Requirement =>
Only the pictures are to be left out, and the rest of the entries should be reproduced exactly.

Provided entries =>
● ● ● ● ●
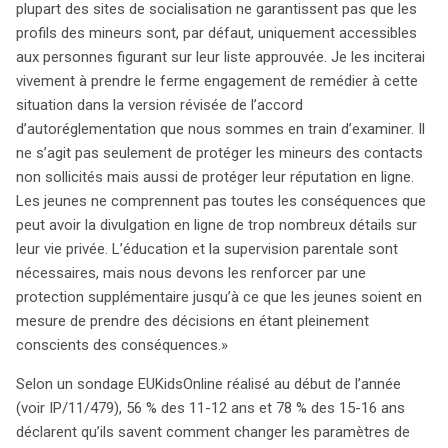
plupart des sites de socialisation ne garantissent pas que les
profils des mineurs sont, par défaut, uniquement accessibles
aux personnes figurant sur leur liste approuvée. Je les inciterai
vivement à prendre le ferme engagement de remédier à cette
situation dans la version révisée de l’accord
d’autoréglementation que nous sommes en train d’examiner. Il
ne s’agit pas seulement de protéger les mineurs des contacts
non sollicités mais aussi de protéger leur réputation en ligne.
Les jeunes ne comprennent pas toutes les conséquences que
peut avoir la divulgation en ligne de trop nombreux détails sur
leur vie privée. L’éducation et la supervision parentale sont
nécessaires, mais nous devons les renforcer par une
protection supplémentaire jusqu’à ce que les jeunes soient en
mesure de prendre des décisions en étant pleinement
conscients des conséquences.»
Selon un sondage EUKidsOnline réalisé au début de l’année
(voir IP/11/479), 56 % des 11-12 ans et 78 % des 15-16 ans
déclarent qu’ils savent comment changer les paramètres de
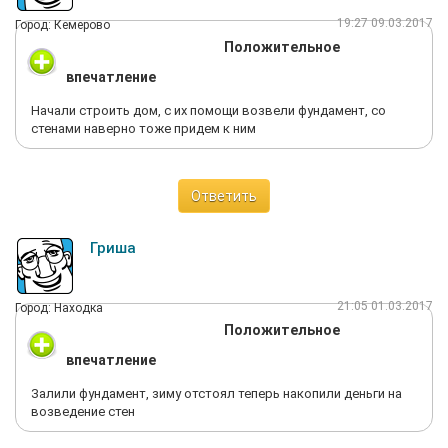
19:27 09.03.2017
Город: Кемерово
Положительное
впечатление
Начали строить дом, с их помощи возвели фундамент, со
стенами наверно тоже придем к ним
Ответить
Гриша
21:05 01.03.2017
Город: Находка
Положительное
впечатление
Залили фундамент, зиму отстоял теперь накопили деньги на
возведение стен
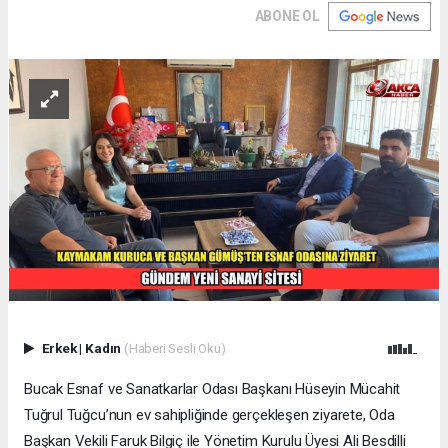
ABONE OL
Erkek
|
Kadın
(Haberi Sesli Oku)
Bucak Esnaf ve Sanatkarlar Odası Başkanı Hüseyin Mücahit
Tuğrul Tuğcu’nun ev sahipliğinde gerçekleşen ziyarete, Oda
Başkan Vekili Faruk Bilgiç ile Yönetim Kurulu Üyesi Ali Besdilli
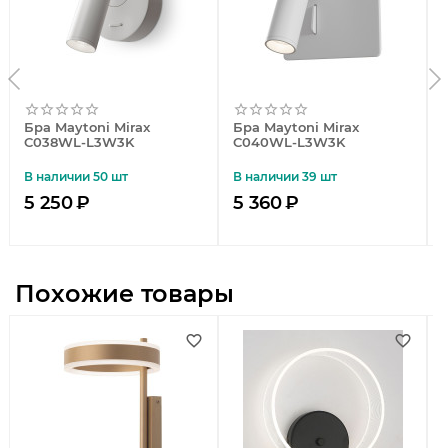
Бра Maytoni Mirax
Бра Maytoni Mirax
C038WL-L3W3K
C040WL-L3W3K
В наличии 50 шт
В наличии 39 шт
5 250
₽
5 360
₽
Похожие товары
● ● ● ● ●
Answer to this task =>
plupart des sites de socialisation ne garantissent pas que les
profils des mineurs sont, par défaut, uniquement accessibles
aux personnes figurant sur leur liste approuvée. Je les inciterai
vivement à prendre le ferme engagement de remédier à cette
situation dans la version révisée de l’accord
d’autoréglementation que nous sommes en train d’examiner. Il
ne s’agit pas seulement de protéger les mineurs des contacts
non sollicités mais aussi de protéger leur réputation en ligne.
Les jeunes ne comprennent pas toutes les conséquences que
peut avoir la divulgation en ligne de trop nombreux détails sur
leur vie privée. L’éducation et la supervision parentale sont
nécessaires, mais nous devons les renforcer par une
protection supplémentaire jusqu’à ce que les jeunes soient en
mesure de prendre des décisions en étant pleinement
conscients des conséquences.»
Selon un sondage EUKidsOnline réalisé au début de l’année
(voir IP/11/479), 56 % des 11-12 ans et 78 % des 15-16 ans
déclarent qu’ils savent comment changer les paramètres de
19:27 09.03.2017
Город: Кемерово
Положительное
впечатление
Начали строить дом, с их помощи возвели фундамент, со
стенами наверно тоже придем к ним
Ответить
Гриша
21:05 01.03.2017
Город: Находка
Положительное
впечатление
Залили фундамент, зиму отстоял теперь накопили деньги на
возведение стен
ABONE OL
Erkek
|
Kadın
(Haberi Sesli Oku)
Bucak Esnaf ve Sanatkarlar Odası Başkanı Hüseyin Mücahit
Tuğrul Tuğcu’nun ev sahipliğinde gerçekleşen ziyarete, Oda
Başkan Vekili Faruk Bilgiç ile Yönetim Kurulu Üyesi Ali Besdilli
Бра Maytoni Mirax
Бра Maytoni Mirax
C038WL-L3W3K
C040WL-L3W3K
В наличии 50 шт
В наличии 39 шт
5 250
₽
5 360
₽
Похожие товары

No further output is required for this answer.